Task to carry out: Taking the line with "left shoulder: (207, 238)" as the first and the line with "right shoulder: (277, 397)" as the last, set down the lines below exactly, pictures excluded.

Study material:
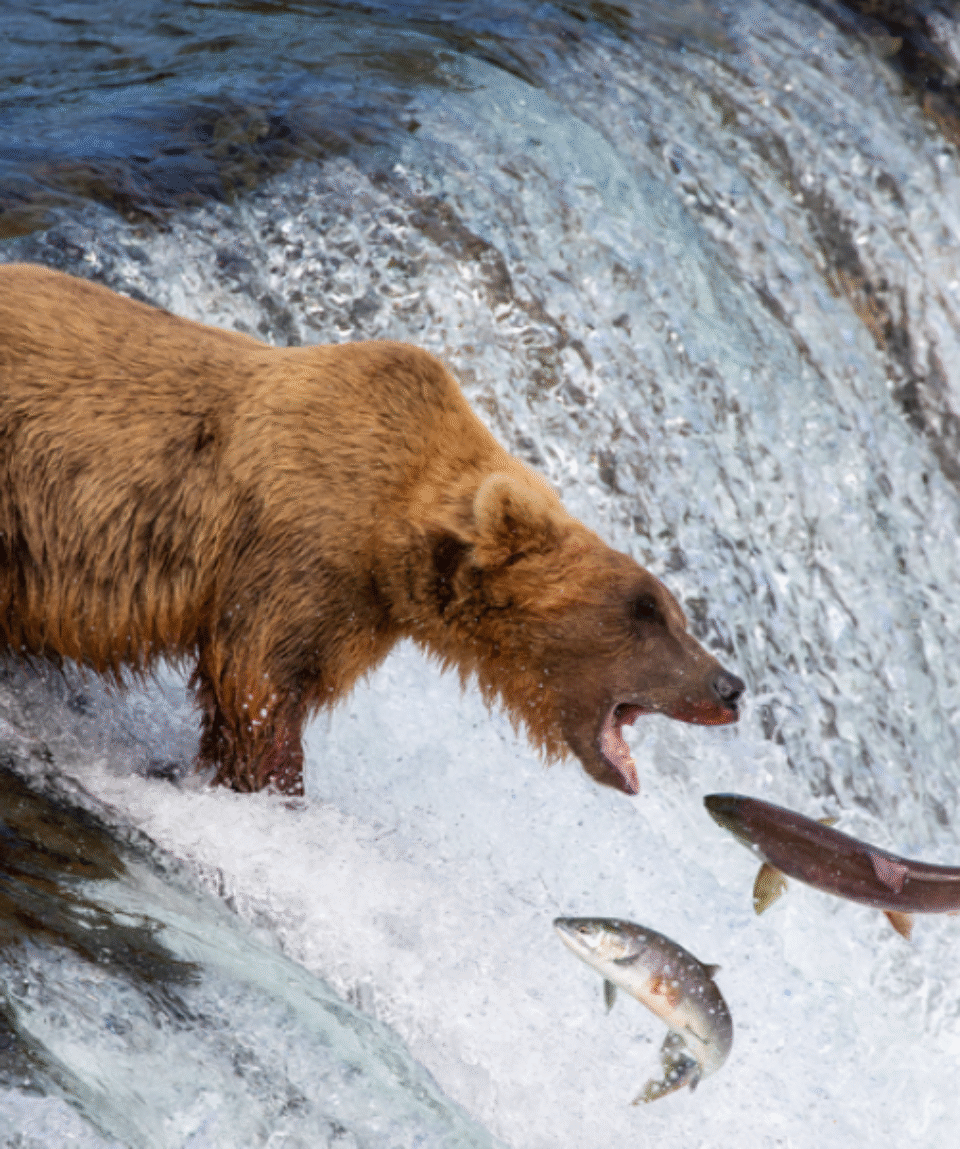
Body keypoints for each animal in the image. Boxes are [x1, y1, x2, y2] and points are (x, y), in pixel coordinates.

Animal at [0, 263, 744, 796]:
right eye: (645, 610)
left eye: (674, 612)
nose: (730, 686)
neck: (393, 530)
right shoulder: (296, 549)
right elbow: (257, 682)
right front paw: (274, 787)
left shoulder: (356, 606)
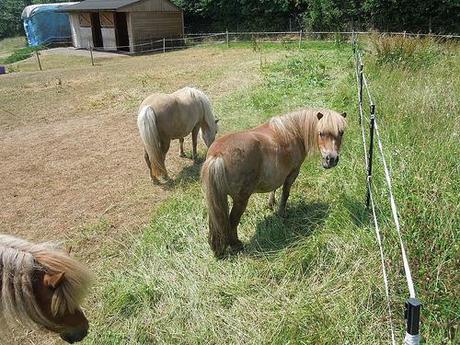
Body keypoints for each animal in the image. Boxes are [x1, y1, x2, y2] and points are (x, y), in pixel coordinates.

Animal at [201, 107, 344, 255]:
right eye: (321, 133)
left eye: (341, 132)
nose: (331, 159)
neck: (292, 130)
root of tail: (217, 155)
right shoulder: (292, 173)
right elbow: (285, 194)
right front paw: (281, 213)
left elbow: (274, 187)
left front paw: (271, 203)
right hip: (241, 200)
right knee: (232, 221)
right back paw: (236, 244)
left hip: (216, 199)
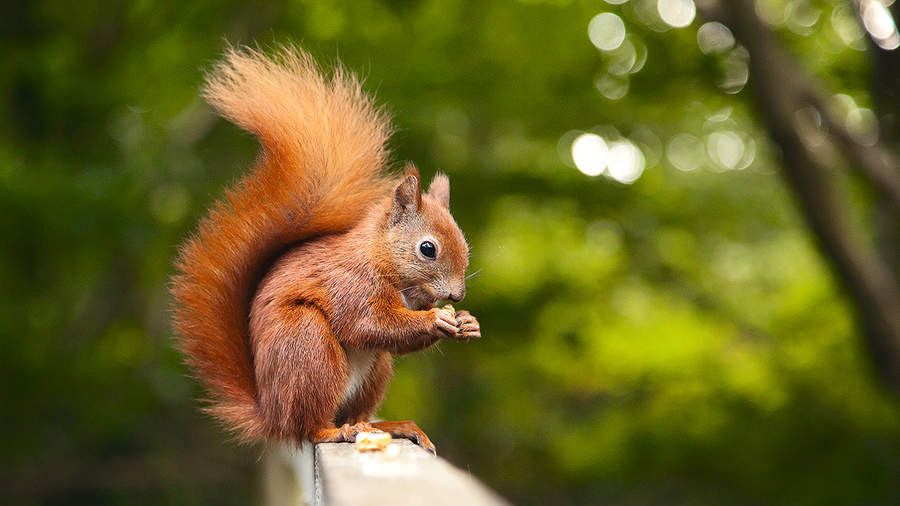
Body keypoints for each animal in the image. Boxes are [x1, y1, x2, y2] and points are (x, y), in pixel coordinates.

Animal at [168, 45, 478, 452]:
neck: (380, 259)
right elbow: (371, 324)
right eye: (428, 249)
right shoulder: (351, 286)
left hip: (373, 371)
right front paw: (436, 319)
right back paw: (334, 431)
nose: (457, 296)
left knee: (355, 412)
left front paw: (467, 322)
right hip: (309, 346)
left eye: (465, 245)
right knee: (310, 426)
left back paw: (388, 425)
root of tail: (272, 415)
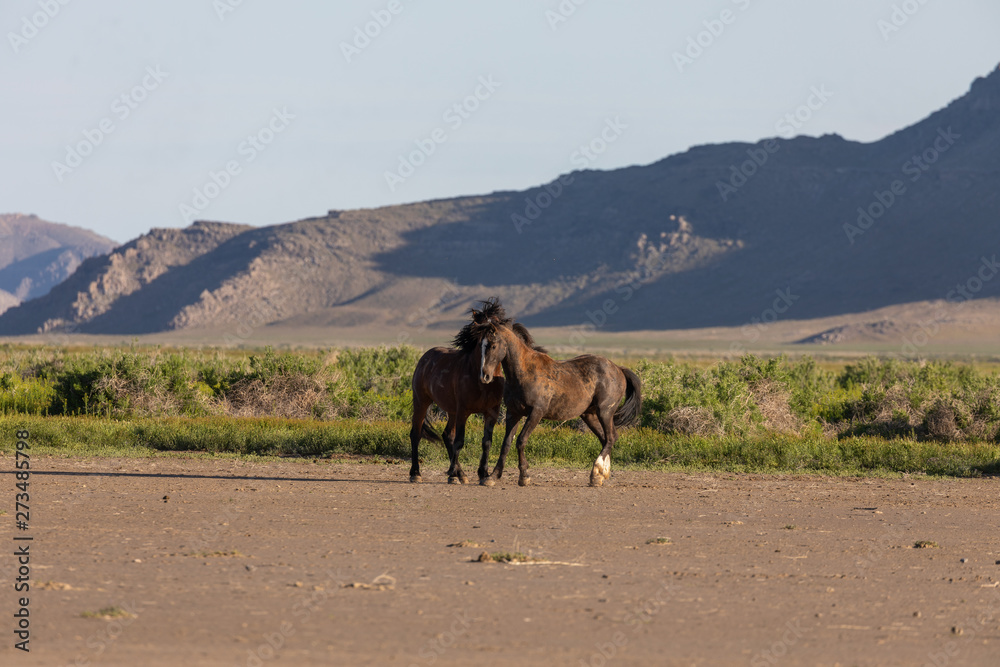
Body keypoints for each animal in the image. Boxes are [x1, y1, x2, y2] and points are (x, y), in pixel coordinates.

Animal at [408, 300, 536, 482]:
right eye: (479, 335)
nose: (485, 375)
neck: (482, 384)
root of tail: (425, 357)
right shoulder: (463, 411)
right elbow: (460, 441)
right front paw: (454, 474)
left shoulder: (491, 412)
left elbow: (486, 441)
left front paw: (483, 473)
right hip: (422, 402)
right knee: (416, 434)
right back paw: (416, 473)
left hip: (451, 410)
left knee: (447, 435)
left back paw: (459, 473)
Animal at [474, 310, 640, 488]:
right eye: (480, 345)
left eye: (493, 345)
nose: (484, 376)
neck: (524, 373)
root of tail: (618, 368)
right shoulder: (513, 413)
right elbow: (506, 444)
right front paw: (492, 477)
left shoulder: (536, 413)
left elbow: (521, 440)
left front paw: (524, 476)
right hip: (589, 415)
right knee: (605, 439)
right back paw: (601, 475)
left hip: (605, 412)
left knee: (611, 438)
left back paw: (596, 474)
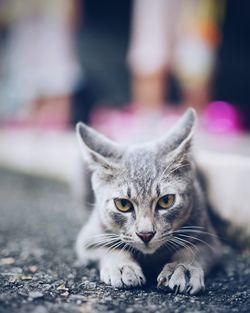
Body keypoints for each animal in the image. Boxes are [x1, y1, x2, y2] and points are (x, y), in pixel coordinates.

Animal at [74, 108, 221, 294]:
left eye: (166, 200)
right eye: (123, 204)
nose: (146, 234)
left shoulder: (207, 238)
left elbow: (192, 250)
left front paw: (183, 268)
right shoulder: (90, 237)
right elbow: (109, 247)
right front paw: (122, 266)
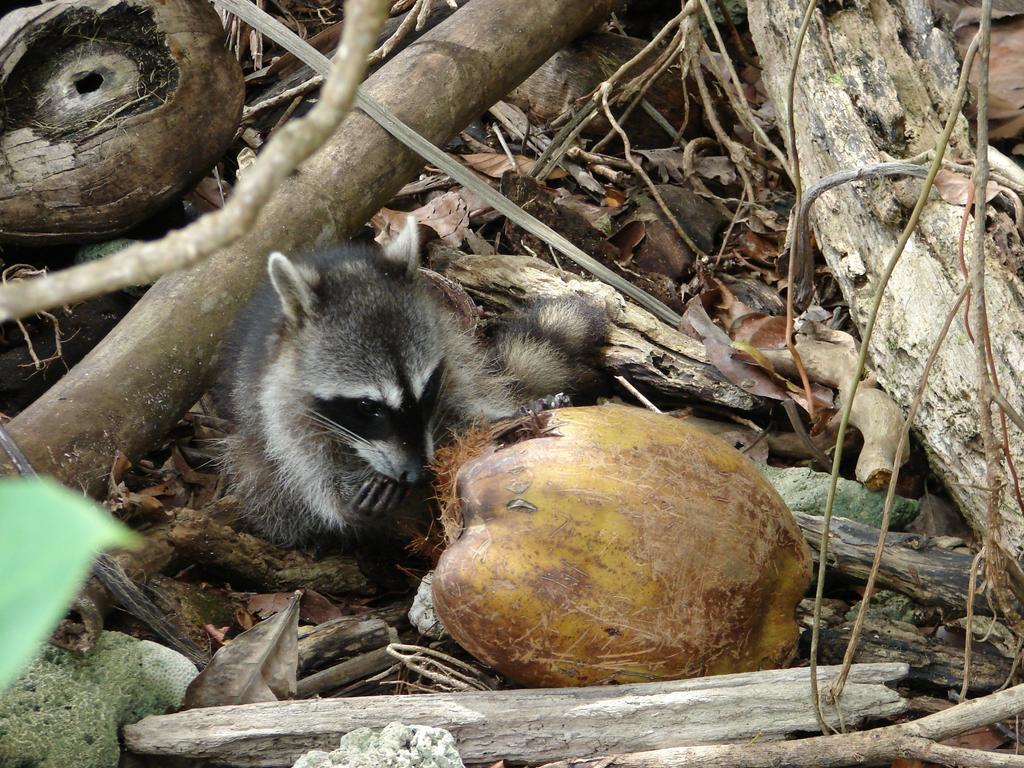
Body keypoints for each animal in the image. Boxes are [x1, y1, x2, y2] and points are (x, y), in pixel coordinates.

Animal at [217, 219, 606, 548]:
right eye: (366, 407)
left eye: (427, 389)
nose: (418, 474)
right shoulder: (277, 397)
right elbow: (301, 462)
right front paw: (337, 500)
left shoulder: (451, 351)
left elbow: (469, 400)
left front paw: (500, 418)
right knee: (259, 477)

Solved problem:
left shoulder: (207, 238)
left elbow: (192, 250)
left front paw: (183, 268)
right shoulder: (90, 237)
right elbow: (109, 247)
right front paw: (122, 266)
Body keypoints for each animal in the image. Boxes are [x1, y1, x2, y2] and points are (x, y), in pixel coordinates.

Animal at [217, 219, 606, 548]:
right eye: (366, 407)
left eye: (427, 389)
nose: (418, 474)
right shoulder: (277, 397)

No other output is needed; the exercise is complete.